» **Exercise instructions**: Collect every line of the records below that contains the word "lines".
[Records supplied — start]
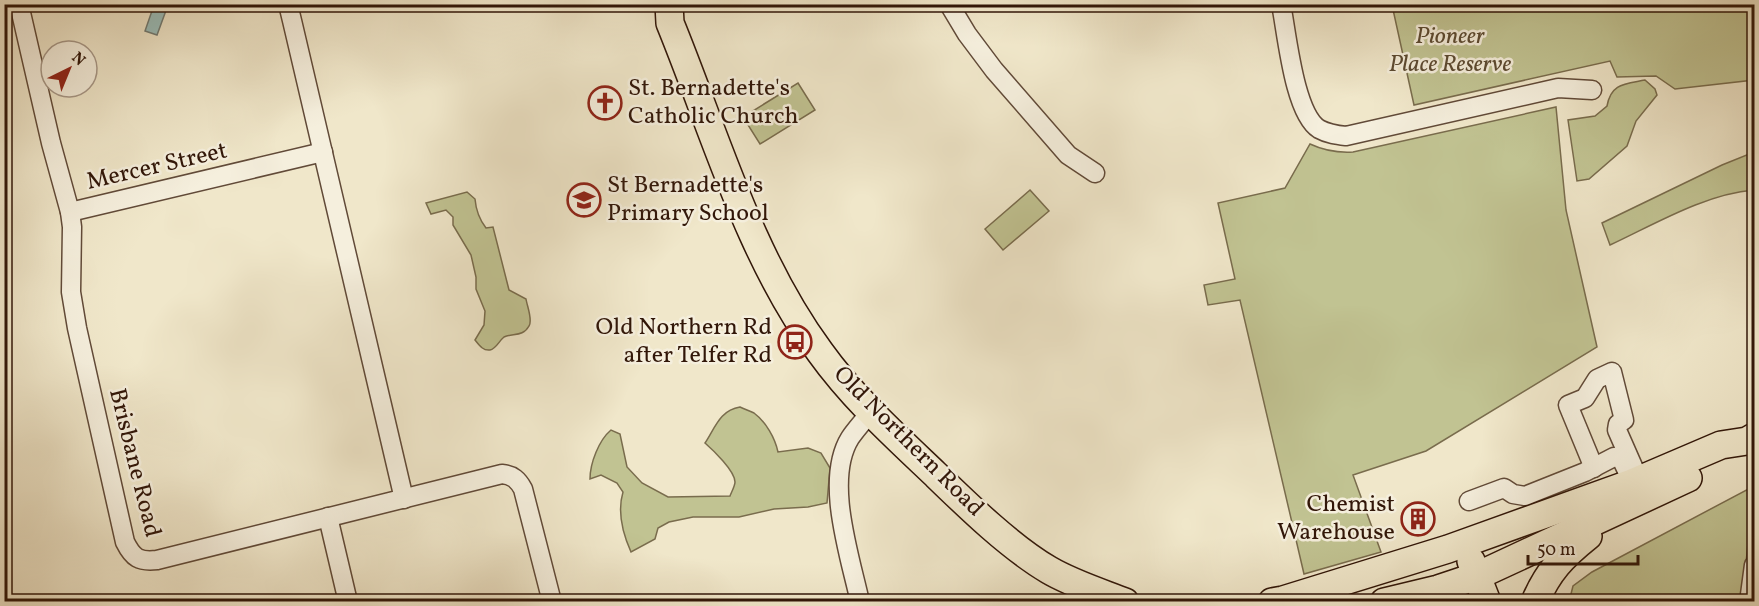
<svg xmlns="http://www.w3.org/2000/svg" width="1759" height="606" font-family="Vollkorn,serif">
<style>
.green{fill:#c1c392;stroke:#796c4d;stroke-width:1.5}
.water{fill:#9bbfbc;stroke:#717b74;stroke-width:1.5}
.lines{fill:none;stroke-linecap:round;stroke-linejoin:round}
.minor-casing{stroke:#614a38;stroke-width:21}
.primary-casing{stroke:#311608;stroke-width:30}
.minor{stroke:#f5efdd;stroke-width:18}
.primary{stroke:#f0e7ca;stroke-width:27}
.labels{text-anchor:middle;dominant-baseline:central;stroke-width:5;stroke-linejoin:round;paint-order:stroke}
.park-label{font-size:24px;font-style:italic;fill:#5c4a31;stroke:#f5efdd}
.poi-label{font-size:24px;fill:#311608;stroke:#f5efdd;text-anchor:start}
.street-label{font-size:24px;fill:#311608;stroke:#f5efdd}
</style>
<rect width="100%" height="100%" fill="#f0e7ca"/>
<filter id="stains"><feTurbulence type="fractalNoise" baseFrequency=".00333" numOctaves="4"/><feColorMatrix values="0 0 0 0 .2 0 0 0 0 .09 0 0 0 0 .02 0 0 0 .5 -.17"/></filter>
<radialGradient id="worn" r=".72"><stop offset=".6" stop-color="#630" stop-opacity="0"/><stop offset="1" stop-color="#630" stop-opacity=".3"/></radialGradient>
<g class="green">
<path d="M1392,5H1754V80L1675,89L1656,76L1617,77L1610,61L1414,105Z"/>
<path d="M1645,80L1655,89L1657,95L1636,121L1627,146L1589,179L1577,181L1568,120L1595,116L1607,106C1611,83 1625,84 1645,80Z"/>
<path d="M798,83L815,110L760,144L743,117Z"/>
<path d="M1556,107L1566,210L1597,347L1426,451L1353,475L1381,552L1304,574L1240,300L1208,305L1204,285L1235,279L1218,203L1285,188L1310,144C1325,151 1337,153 1353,152Z"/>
<path d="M1754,152V190C1705,194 1655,224 1610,245L1602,223L1722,165Z"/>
<path d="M1030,190L1049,211L1003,250L985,229Z"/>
<path d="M467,192L475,199C476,211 479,219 486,228L493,227L509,290L526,299C527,306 533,320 529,326C523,337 513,333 504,337C499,341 496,349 490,350C483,351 479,345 475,340L484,325L485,311L476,289V277L471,255L453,225V217L446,210L431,214L426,203Z"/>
<path d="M740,407C744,409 750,411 754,413C766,422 775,438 778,452L808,448L821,453L830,468L827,503L808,507L774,509L739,517H693L669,522L658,528L655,539L631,552C623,534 617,512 623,492L617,483L601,475L590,479C590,463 599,440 611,430L620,434L627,467L642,483L668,497L730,496C731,493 735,486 735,482C735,471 713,450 705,443C715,428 720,410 740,407Z"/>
<path d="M1754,486L1742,601L1569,602L1573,586L1592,572Z"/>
</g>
<path class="water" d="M154,5H168L157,35L145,31Z"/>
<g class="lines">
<defs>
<g id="minor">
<path d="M19,4L51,143L70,212L72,227L71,292L77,328L125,542C133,558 139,562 157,560L502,474C513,475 518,480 523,489L552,602"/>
<path d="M288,4C328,169 364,335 404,499"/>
<path d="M949,4L967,34L994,70L1068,155L1095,173"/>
<path d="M1281,4C1287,34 1294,113 1319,129C1328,134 1337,135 1346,136L1558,88L1592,90"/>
<path d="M70,212L323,152"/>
<path d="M1594,468L1568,405L1585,398L1597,379L1612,372L1624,420L1618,424L1617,430L1639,480"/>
<path d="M1469,501L1504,488L1513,494L1525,496L1585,472L1614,457L1621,458L1628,473"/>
<path d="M328,517L348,602"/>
<path d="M860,602C850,556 824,480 850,438C856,429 864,421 870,412"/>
<path d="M1749,602L1754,565"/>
</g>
<g id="primary">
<path d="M669,4L670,23C715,133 749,256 820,352C853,398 894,435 935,474C968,506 1010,547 1049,570C1073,584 1099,592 1125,602"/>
<path d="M1471,561L1487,602"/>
<path d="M1272,602L1283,600L1448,549L1632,483L1721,445L1747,441L1754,437"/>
<path d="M1384,602L1438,589L1477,576L1688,478"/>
<path d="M1535,602C1548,571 1563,556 1588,536"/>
</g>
</defs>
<use href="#minor" class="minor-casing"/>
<use href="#primary" class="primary-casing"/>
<use href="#minor" class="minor"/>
<use href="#primary" class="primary"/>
</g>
<defs>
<symbol id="church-ring" viewBox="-11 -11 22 22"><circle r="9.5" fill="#f5efdd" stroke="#8f2418" stroke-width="1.5"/><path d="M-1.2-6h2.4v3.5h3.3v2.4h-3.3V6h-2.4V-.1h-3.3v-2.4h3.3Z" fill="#8f2418"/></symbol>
<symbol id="school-ring" viewBox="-11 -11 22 22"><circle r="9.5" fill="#f5efdd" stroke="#8f2418" stroke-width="1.5"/><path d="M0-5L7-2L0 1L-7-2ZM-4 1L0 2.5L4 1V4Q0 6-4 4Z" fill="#8f2418"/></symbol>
<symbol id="bus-ring" viewBox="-11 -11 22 22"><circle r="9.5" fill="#f5efdd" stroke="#8f2418" stroke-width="1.5"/><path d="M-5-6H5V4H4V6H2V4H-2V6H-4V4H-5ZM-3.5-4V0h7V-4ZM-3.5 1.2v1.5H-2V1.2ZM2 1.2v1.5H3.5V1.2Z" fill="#8f2418"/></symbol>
<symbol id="building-ring" viewBox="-11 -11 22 22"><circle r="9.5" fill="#f5efdd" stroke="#8f2418" stroke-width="1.5"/><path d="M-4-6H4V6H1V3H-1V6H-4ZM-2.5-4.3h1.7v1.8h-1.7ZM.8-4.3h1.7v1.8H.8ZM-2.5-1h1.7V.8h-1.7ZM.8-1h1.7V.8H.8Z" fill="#8f2418"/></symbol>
</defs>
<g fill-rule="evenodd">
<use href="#church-ring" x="586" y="84" width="38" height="38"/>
<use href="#school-ring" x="565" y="181" width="38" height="38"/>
<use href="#bus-ring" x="776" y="323" width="38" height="38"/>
<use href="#building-ring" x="1399" y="500" width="38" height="38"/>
</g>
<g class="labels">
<g class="park-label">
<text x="1450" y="37">Pioneer<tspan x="1450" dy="28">Place Reserve</tspan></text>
</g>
<g class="poi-label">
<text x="628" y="89">St. Bernadette's<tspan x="628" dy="28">Catholic Church</tspan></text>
<text x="607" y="186">St Bernadette's<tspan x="607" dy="28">Primary School</tspan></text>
<text x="772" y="328" text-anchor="end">Old Northern Rd<tspan x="772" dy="28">after Telfer Rd</tspan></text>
<text x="1395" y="505" text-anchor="end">Chemist<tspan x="1395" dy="28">Warehouse</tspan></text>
</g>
<g class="street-label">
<text transform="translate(157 167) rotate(-13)">Mercer Street</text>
<text transform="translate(908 442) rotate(45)">Old Northern Road</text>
<text transform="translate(134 463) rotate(76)">Brisbane Road</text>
</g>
</g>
<rect width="1759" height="606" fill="none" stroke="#f0e7ca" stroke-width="24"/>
<rect x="6" y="6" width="1747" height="594" fill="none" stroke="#311608" stroke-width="3"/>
<rect x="12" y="12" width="1735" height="582" fill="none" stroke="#311608" stroke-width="1.5"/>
<g transform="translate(69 69) rotate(43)"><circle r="28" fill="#f5efdd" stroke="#a79888" stroke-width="1.5"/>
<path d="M0-4.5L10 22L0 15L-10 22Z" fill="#8f2418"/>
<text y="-9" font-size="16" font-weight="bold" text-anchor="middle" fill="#311608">N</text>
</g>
<path d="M1528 555v9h110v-9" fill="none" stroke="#311608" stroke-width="3"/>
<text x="1537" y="555" font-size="18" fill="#311608" stroke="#f5efdd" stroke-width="4.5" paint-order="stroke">50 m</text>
<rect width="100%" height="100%" filter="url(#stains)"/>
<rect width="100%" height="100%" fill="url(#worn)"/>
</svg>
[Records supplied — finish]
» **Answer box**:
.lines{fill:none;stroke-linecap:round;stroke-linejoin:round}
<g class="lines">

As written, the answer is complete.